**Tasks:**
[1] List every item that the passage on earnings multiples below says is deducted from EBITDA to reach earnings.
[2] Translate this sentence from the passage on earnings multiples below into Spanish: "Faster growth rate and bigger size warrant higher multiples."
[3] Quote the passage on earnings multiples below, starting with "Let’s see how" and going on through "return on investment.".

**Passage:**
== == ==

Let’s see how their NOPAT grow overtime:
In its 10 years of lifetime, Business A generated $424 million for the owner while Business B generated $259 million.
Let’s discount all the cash flows back to Year 0 at 10% to see how much we could pay for the business in Year 0 and still expect a 10% annualized return on our investment.
After discounting them back, we get that the value of the future earnings for the Business A in Year 0 is $200 million, and it’s $130 million for the Business B.
This means that we could pay 20 times earnings in Year 1 for Business A and expect 10% annualized return on investment while we could only pay 13 times of the earnings for Business B to generate the same return on investment.
As you see 10% higher growth allowed us to pay 53% higher price for the business and we still generated the same return.
This is why investors like Warren Buffett and Terry Smith emphasize the quality and defend paying up for the quality.
Faster growth rate and bigger size warrant higher multiples.
However, size is also a limiting factor on growth. It’s way harder to turn a $1 trillion company into a $2 trillion company than doubling the size of a $100 million company.
This is why mega-cap companies like Amazon and Google that also grow at above average rates keep justifying higher multiples over the long-run. They are simply deviations from the norm.
3. All Industries Are Not Equal, But Why?
You have probably seen generalized tables that show mean and median PE ratios for different industries.
Investors would avoid a utility selling at 30 times earnings but when it comes to chips, 30 times earnings is considered “fair.”
Why is that?
Of course growth and the size of the industry affect but I believe the main distinction comes from the industry characteristics.
In old industries, like manufacturing, most of the investment is material in the form of machinery, plant and other equipment. After all, this is how those companies make money: They buy the plant and equipment, they produce something physical and they sell it.
Their investments in plants and machinery are recorded as assets in the balance sheet and depreciated over their useful lives. For instance, think about a machine that was bought for $500k with a useful life of 10 years. Instead of deducting it from the earnings, it’s recorded as an asset on the balance sheet and depreciated for 10 years, $50k each year.
This means that earnings of the company take a $50k hit every year for 10 years.
However, in digital markets, most of the investment is tangible. They don’t invest in machinery, they invest in people, software, branding etc…
Given that such investments cannot be exactly valued, they can’t be capitalized. So what happens? They are recorded under research & development (R&D) and selling, general and administrative (SG&A) expenses. Together, they are considered as operating expenses and deducted from gross profit. Result? Earnings take a bigger hit on paper but the cash flow, real value driver, doesn’t change. So, on paper, you get a higher earnings multiple.
This is how industry dynamics play a substantial role in determining the average and median PE ratios for different industries.
Of course there are always exceptions, but for the reason explained above, you can assume higher PE ratios as the share of intangible investments grows.
4. Capital Structure
This is actually pretty straightforward.
The main reason capital structure affects earnings multiples also comes from the way net earnings are concluded.
As you know we reach earnings after deducting depreciation, amortization, interest and taxes from EBITDA.
Now, why would a company pay interest? It only pays interest if it has debt.
Interest on debt is deducted from operating income so it makes sense that companies with higher debt will pay more interest and as a result their earnings will take a bigger hit.

== == ==

**Provided records:**

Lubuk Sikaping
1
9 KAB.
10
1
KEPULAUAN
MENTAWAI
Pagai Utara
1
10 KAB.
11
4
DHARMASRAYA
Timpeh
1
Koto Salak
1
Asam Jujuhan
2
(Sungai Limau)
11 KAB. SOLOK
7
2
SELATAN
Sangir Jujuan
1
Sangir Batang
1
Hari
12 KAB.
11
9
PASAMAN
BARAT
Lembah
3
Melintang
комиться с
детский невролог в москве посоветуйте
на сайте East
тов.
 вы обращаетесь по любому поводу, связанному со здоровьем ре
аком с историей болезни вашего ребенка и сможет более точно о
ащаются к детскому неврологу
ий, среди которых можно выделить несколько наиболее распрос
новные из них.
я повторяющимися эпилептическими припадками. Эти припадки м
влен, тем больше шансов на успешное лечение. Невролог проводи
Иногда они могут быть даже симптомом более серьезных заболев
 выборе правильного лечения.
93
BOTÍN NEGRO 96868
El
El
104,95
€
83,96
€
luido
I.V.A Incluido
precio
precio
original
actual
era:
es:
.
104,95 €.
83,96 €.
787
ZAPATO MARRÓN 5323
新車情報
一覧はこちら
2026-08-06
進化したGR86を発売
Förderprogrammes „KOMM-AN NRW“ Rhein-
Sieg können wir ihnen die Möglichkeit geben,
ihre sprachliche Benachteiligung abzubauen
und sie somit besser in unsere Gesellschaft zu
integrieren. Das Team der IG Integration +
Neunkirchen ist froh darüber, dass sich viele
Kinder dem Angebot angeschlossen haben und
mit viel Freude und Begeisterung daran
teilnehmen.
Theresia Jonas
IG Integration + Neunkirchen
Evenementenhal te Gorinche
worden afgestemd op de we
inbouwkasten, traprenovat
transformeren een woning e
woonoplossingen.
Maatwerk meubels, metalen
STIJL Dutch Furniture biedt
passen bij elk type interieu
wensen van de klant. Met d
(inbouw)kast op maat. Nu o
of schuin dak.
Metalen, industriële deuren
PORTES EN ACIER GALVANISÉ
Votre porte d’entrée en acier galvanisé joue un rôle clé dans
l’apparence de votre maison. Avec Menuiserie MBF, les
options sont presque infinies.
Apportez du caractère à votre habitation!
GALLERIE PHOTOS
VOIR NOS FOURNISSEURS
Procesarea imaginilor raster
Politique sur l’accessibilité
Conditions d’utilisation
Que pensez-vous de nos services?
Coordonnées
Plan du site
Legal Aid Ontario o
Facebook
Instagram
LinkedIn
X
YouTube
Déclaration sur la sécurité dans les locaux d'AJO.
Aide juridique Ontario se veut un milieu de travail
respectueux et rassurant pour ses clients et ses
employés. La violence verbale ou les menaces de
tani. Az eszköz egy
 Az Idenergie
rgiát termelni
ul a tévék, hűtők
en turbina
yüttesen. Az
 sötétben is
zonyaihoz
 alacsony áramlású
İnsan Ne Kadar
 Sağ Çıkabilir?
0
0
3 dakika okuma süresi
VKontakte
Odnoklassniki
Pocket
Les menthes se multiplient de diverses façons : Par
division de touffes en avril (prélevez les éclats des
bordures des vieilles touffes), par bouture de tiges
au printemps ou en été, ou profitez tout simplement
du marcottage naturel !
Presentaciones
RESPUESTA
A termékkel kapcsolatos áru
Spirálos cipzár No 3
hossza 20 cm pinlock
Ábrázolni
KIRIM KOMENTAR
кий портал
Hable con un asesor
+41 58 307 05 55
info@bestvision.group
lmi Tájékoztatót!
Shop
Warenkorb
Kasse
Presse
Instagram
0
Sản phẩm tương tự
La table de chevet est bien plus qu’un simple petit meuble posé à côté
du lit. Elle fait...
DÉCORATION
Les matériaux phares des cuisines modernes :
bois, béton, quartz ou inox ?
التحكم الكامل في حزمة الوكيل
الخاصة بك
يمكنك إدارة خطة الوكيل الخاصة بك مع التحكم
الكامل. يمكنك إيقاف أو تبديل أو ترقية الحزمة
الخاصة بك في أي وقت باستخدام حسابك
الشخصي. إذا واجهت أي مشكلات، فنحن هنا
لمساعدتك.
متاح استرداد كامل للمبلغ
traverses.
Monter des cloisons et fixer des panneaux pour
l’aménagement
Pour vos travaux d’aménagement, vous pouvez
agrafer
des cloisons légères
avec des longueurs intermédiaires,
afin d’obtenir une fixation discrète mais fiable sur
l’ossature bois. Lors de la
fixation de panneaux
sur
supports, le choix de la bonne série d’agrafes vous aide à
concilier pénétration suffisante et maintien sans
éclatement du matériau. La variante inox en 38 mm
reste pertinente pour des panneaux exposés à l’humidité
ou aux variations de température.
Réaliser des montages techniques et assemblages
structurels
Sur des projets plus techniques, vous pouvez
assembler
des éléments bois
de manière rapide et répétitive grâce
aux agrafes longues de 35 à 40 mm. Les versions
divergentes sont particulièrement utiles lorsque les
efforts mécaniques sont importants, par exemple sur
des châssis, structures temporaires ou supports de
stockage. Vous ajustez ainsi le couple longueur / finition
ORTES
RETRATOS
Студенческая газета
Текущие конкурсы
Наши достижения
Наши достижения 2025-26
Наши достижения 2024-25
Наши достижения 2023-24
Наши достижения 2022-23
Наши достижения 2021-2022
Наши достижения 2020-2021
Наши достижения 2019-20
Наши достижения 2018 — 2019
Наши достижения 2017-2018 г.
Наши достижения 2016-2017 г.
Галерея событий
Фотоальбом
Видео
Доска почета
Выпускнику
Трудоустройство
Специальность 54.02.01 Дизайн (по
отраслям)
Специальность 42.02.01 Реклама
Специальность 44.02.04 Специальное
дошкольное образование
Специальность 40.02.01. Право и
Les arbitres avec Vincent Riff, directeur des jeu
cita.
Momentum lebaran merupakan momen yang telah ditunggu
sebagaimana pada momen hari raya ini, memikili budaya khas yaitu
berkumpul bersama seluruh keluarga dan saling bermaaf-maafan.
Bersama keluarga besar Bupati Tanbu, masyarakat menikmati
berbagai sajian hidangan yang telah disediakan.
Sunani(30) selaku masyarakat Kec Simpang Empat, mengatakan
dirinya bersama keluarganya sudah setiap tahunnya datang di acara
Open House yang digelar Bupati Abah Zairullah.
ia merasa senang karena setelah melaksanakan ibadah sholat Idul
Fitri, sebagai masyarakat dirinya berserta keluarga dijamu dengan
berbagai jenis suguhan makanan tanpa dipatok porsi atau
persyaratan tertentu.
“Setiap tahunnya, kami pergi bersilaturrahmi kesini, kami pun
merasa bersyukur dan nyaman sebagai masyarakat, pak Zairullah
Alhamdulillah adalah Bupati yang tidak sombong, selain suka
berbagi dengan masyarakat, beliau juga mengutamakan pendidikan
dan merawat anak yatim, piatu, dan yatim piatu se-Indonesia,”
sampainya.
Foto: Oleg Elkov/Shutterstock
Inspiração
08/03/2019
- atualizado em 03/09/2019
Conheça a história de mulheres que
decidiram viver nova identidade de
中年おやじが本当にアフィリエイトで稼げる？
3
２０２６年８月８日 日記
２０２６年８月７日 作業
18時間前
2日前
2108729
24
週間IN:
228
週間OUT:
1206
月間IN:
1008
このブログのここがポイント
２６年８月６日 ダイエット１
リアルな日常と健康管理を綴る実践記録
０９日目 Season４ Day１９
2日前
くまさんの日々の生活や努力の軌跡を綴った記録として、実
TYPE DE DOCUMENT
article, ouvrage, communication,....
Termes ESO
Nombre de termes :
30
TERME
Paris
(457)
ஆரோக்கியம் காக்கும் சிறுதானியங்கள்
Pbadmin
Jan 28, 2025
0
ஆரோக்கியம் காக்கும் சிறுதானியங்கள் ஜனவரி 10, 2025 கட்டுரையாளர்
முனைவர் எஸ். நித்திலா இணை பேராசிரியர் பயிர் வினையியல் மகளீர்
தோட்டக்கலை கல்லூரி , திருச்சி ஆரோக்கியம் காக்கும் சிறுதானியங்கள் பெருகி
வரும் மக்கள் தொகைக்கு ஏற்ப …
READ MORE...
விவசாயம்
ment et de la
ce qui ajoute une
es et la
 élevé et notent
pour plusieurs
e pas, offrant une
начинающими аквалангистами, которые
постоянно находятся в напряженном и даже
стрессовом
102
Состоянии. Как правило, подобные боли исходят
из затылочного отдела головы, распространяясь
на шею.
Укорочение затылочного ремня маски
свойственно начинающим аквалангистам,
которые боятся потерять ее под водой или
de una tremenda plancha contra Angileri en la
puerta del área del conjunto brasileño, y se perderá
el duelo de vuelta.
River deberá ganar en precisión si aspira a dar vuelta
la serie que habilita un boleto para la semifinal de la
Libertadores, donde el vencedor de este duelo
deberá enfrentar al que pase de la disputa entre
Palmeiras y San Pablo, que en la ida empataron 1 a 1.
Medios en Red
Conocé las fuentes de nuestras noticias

== == ==

**Responses in order:**
[1] depreciation, amortization, interest, taxes

[2] Una tasa de crecimiento más rápida y un tamaño mayor justifican múltiplos más altos.

[3]
Let’s see how their NOPAT grow overtime:
In its 10 years of lifetime, Business A generated $424 million for the owner while Business B generated $259 million.
Let’s discount all the cash flows back to Year 0 at 10% to see how much we could pay for the business in Year 0 and still expect a 10% annualized return on our investment.
After discounting them back, we get that the value of the future earnings for the Business A in Year 0 is $200 million, and it’s $130 million for the Business B.
This means that we could pay 20 times earnings in Year 1 for Business A and expect 10% annualized return on investment while we could only pay 13 times of the earnings for Business B to generate the same return on investment.